Explore the material »
[a] In the passage about Farrell's kidnapping in Afghanistan, what headline did Clark Hoyt give his column on the incident?
[b] Write the next part of the passage about Farrell's kidnapping in Afghanistan, picking up after its final sentence.

Text section »

****************************************

From 2008, Farrell wrote the Baghdad Bureau blog which was renamed as "At War" in 2009 and expanded, becoming "a reported blog from Afghanistan, Pakistan, Iraq and other conflicts in the post-9/11 era". Farrell ran the at War blog from the field from 2009 until early 2012.

On 5 September 2009, while Farrell and his interpreter Sultan Munadi were in a village south of Kunduz, Afghanistan, investigating reports of civilian casualties in a NATO strike on two fuel tankers that had been hijacked by the Taliban they were kidnapped. On 9 September, four days after the kidnap, a British Army raid rescued Farrell. Corporal John Harrison, a British soldier from the 1st Battalion, The Parachute Regiment, Special Forces Support Group and Farrell's interpreter, Sultan Munadi were killed. During his captivity, media organizations imposed a news blackout on his kidnapping, similar to that which had taken place during the kidnapping of fellow New York Times journalist David Rohde a few months earlier, for fear that media attention would increase the risk to the captives. Prior to his kidnap Farrell had ignored repeated warnings that it was too dangerous to travel to the site and was later criticized for his actions which cost the life of one of the soldiers involved in his rescue.

After the rescue, The New York Times's public editor, Clark Hoyt, questioned Farrell and Times editors about the incident for a column headlined 'Calculations of War: Which Risk Is Reasonable?' Hoyt quoted Bill Keller, the then executive editor, saying "I have seen no evidence that his reporting mission was reckless or irresponsible". Hoyt said Farrell denied assertions that he ignored repeated warnings, writing: "Farrell told me the only warning he got came from a policeman who said it would not be safe to go to the scene of the airstrike because darkness was approaching" and that he did not go there until the next morning. Hoyt concluded, "I cannot make the judgment – as so many do without all the facts – that Farrell acted recklessly." He added: "independent reporting is often the only way to uncover truths that governments and militaries do not want the public to know, like the carnage from airstrikes."

****************************************

Record extracts »
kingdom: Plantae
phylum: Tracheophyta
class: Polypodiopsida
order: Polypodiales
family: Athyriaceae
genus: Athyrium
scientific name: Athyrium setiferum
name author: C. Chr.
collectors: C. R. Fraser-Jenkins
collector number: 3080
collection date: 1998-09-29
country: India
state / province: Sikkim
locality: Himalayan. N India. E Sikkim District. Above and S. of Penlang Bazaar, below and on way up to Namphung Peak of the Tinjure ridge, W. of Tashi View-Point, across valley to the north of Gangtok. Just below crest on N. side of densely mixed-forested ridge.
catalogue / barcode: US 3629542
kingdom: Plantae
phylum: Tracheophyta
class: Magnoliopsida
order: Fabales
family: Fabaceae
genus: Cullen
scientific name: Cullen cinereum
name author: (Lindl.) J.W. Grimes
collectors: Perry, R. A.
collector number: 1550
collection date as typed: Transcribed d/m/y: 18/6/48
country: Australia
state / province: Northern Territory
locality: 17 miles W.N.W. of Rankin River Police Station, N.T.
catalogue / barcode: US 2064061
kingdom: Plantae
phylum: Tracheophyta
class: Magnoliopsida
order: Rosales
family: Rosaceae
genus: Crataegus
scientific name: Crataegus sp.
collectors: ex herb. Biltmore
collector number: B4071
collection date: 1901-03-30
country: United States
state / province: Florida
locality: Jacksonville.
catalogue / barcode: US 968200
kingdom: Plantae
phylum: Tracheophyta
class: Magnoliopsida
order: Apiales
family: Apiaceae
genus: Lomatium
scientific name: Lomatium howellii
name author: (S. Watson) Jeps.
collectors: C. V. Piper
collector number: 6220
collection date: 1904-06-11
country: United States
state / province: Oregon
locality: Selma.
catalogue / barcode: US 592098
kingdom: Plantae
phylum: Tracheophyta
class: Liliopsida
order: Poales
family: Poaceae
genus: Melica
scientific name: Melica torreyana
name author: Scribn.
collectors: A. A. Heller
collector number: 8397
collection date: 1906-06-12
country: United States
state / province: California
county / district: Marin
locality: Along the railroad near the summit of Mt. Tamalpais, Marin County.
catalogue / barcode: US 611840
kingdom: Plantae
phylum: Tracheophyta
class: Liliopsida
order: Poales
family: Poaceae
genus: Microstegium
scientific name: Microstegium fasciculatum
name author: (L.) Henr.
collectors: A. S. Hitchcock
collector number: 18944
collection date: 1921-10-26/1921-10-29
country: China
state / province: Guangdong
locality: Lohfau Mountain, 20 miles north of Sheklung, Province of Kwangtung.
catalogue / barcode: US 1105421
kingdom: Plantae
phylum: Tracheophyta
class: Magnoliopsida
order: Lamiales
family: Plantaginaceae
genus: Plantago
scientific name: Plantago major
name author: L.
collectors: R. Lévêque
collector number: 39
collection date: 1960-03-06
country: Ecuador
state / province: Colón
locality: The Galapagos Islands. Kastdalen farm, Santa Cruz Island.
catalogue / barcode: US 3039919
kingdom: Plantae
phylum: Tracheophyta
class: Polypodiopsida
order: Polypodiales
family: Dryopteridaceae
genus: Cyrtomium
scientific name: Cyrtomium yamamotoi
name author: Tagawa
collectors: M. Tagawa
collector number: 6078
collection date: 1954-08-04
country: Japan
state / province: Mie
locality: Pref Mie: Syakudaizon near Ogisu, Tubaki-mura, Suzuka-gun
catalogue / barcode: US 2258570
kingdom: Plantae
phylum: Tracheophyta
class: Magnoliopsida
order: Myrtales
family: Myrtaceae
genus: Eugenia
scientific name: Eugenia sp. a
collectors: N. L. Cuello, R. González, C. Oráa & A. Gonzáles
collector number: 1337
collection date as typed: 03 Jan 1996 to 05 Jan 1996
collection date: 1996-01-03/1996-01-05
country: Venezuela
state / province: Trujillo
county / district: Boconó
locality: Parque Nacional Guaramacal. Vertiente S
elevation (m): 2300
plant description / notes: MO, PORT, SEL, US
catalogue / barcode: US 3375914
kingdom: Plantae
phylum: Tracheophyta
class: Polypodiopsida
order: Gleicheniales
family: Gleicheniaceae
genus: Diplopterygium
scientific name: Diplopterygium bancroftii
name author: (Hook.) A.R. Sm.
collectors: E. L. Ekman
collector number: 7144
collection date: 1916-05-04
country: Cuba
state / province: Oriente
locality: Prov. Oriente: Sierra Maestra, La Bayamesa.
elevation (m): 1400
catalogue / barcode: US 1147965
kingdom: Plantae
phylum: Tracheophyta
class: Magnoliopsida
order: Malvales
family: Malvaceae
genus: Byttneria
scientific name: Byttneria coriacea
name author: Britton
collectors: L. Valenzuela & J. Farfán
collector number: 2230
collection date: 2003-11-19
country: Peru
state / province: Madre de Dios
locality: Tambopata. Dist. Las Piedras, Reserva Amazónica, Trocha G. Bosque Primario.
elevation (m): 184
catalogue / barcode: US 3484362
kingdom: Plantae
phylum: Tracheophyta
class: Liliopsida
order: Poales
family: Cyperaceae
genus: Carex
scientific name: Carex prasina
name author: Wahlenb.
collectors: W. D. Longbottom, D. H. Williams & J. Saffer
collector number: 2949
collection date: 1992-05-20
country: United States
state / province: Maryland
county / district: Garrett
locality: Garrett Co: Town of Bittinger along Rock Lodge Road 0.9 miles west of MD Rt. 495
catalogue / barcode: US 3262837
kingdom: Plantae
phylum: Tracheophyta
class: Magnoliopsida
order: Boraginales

****************************************

Responses by item number »
[a] "Calculations of War: Which Risk Is Reasonable?"

[b]
Farrell was detained again in Libya in March 2011. The New York Times reported on 18 March 2011 that Libya had agreed to free him and three colleagues: Anthony Shadid, Lynsey Addario and Tyler Hicks. Farrell was released on 21 March 2011, along with all of his colleagues.

Farrell was part of the NYT reporting and graphics team which won Society for News Design and Malofiej awards for 18 Days at the Center of Egypt's Revolution, a graphic map of the February 2011 Egyptian protests in Cairo's Tahrir Square. The map was updated throughout the demonstrations, which led to the fall of President Hosni Mubarak.

Farrell joined the NYT in New York in October 2012. He was a member of the NYT video journalism unit which won an online 2013 National Edward R. Murrow Award for its breaking news coverage of the impact of Hurricane Sandy on New York. In 2016 he moved to the NYT's London bureau to work on the digital news desk, on the team developing a new design for the Times's website and mobile phone app.

==Reuters==
In December 2017, Farrell joined Reuters news agency as a writer and video journalist and moved to Jerusalem as Bureau Chief for Israel and the Palestinian Territories, overseeing text, pictures and television. In early 2022, he moved to London and in 2024, he shared the Reuters award Editor of the Year.

==Chatham House==
In May 2025, he joined the London-based international affairs think-tank as Head of News and Comment.

==Other writing==
In March 2010, Farrell co-authored a history of Hamas, titled Hamas: The Islamic Resistance Movement, with a British academic, Beverley Milton-Edwards. In 2024, after the October 7 2023 attacks on Israel by Hamas and other Palestinian militant groups, the book was revised and updated as Hamas: Quest for Power. The updated edition included excerpts from a lengthy interview Farrell conducted in Gaza in 2011 with Yahya Sinwar, a senior Hamas leader who went on to be one of the masterminds of the 2023 attack.